As a non, I would like to see some points not just on relationships but also on beginning relationships and dating. I seem to attract and be attracted by people who fit the diagnostic criteria.

I believe I was in a relationship with someone who has AvPD, although it might have been at the subdiagnostic level, for over a decade. I believe I ended the relationship precisely because of AvPD symptoms. I didn’t know about AvPD back then, so if I am right and he had AvPD, I misinterpreted the symptoms and that’s how things got out of hand. All this to say, I feel I am pretty much stuck having to date people on the AvPD spectrum. Normal people are not interested in me and I am not interested in them, they seem to have little to offer me, I am too deep for them.

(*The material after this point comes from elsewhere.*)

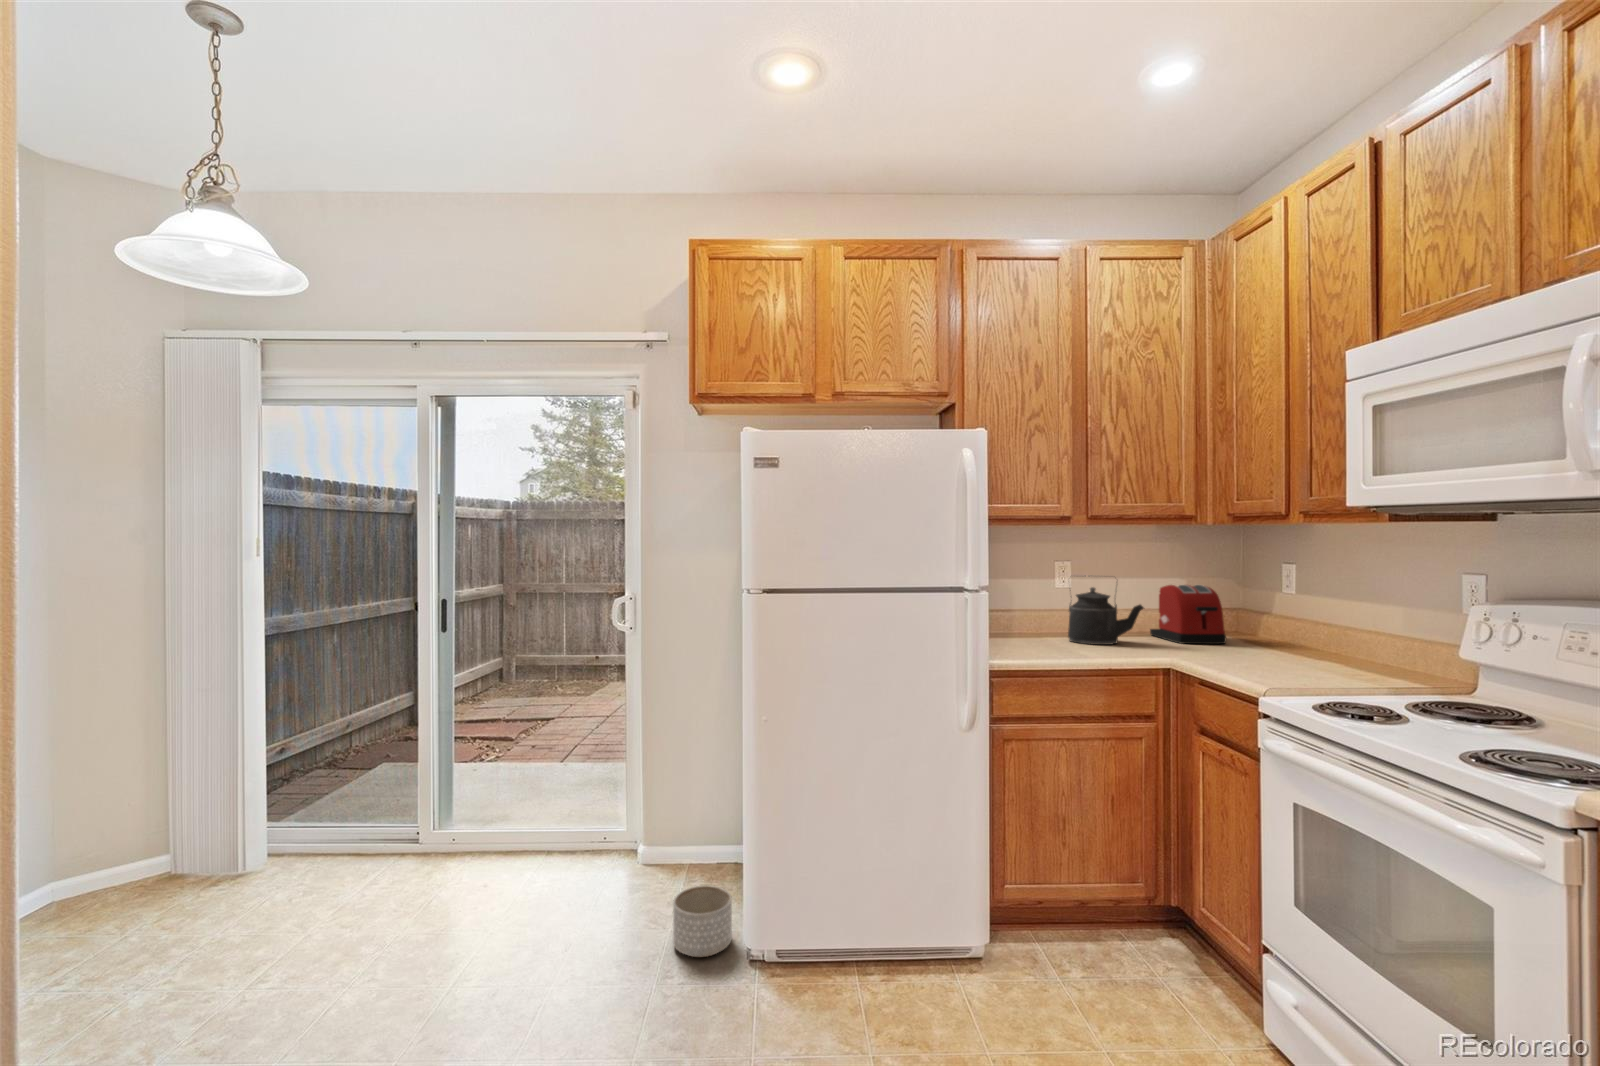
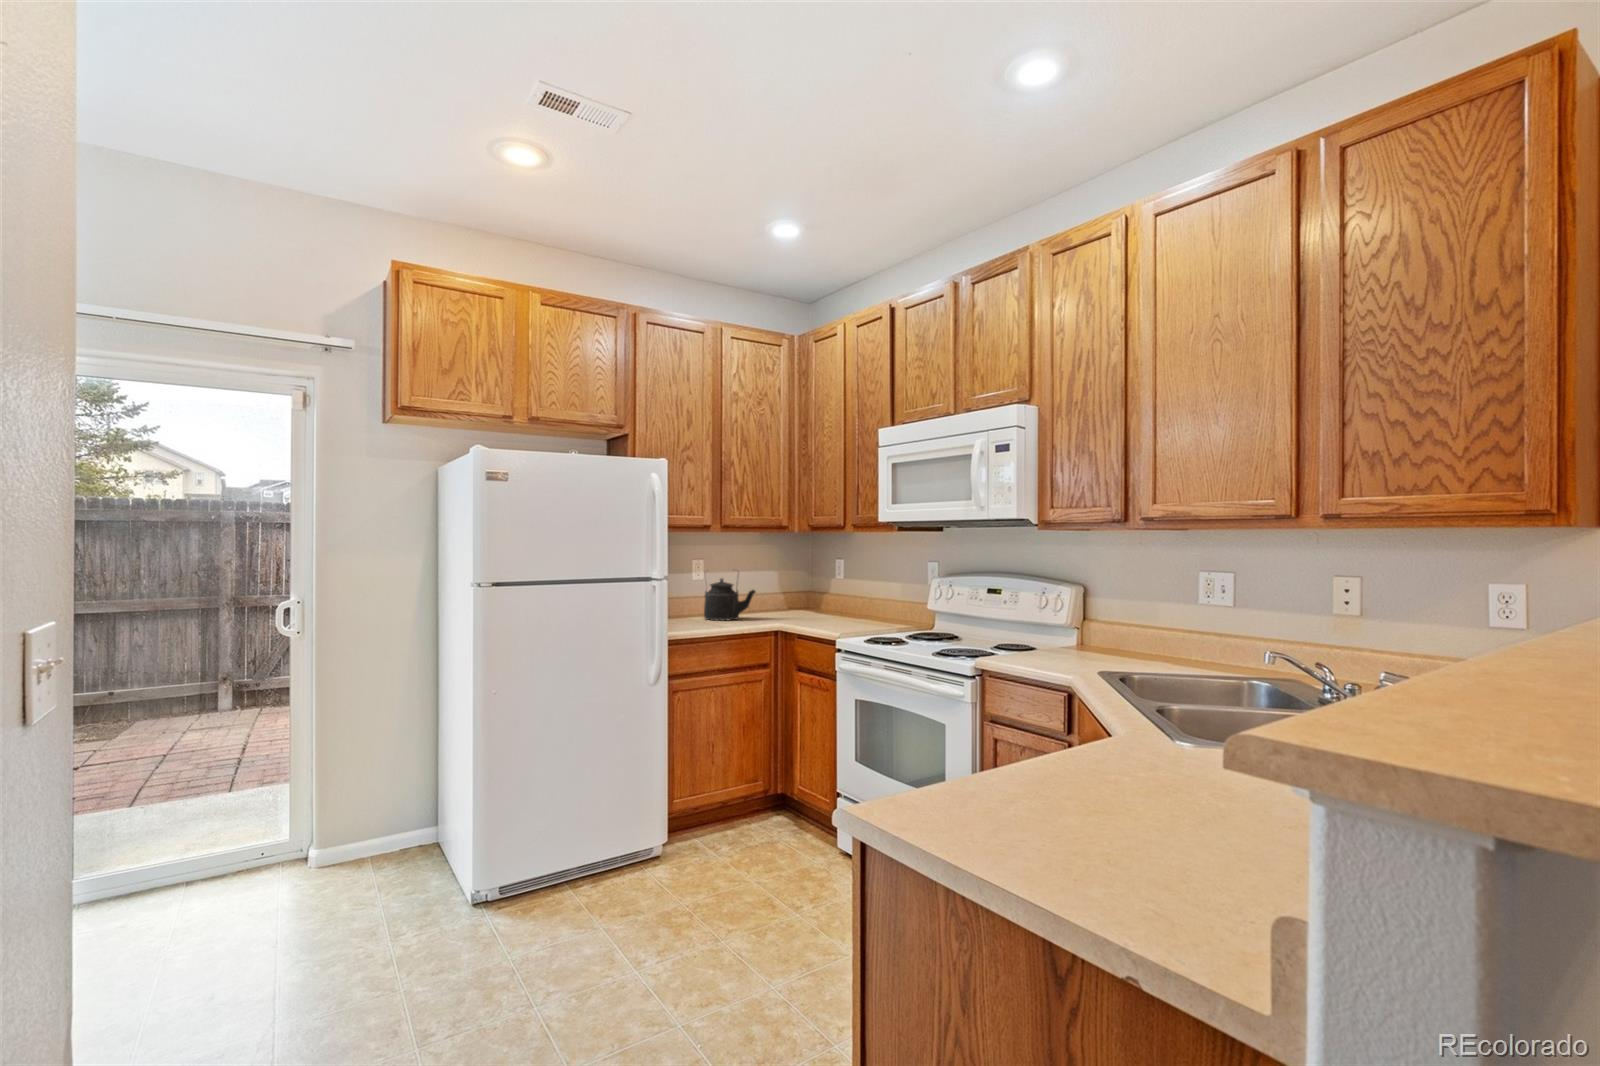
toaster: present [1150,585,1226,644] -> none [755,575,805,617]
planter: present [673,885,732,957] -> none [392,856,451,918]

But sadly, because of how people on the AvPD spectrum operate, budding relationships never make it to actual relationships. I tend to blow it. I mean, if I sincerely show interest, they run away, but if I don’t show interest, they assume there is none and drop it. Sometimes they have such a negative image of themselves that if I say something positive about them (and I only ever say it if I mean it, it’s not seductive flattery), they seem to get scared of the moment when I discover their bad qualities or they seem to think I am not being honest, and they pull out. And of course there are all the things I might say that get misinterpreted as attacks, criticism, rejection and the like. While I believe to understand where it all comes from and have a high tolerance level for it, I don’t know how to navigate those situations productively. I think these questions also need to be addressed.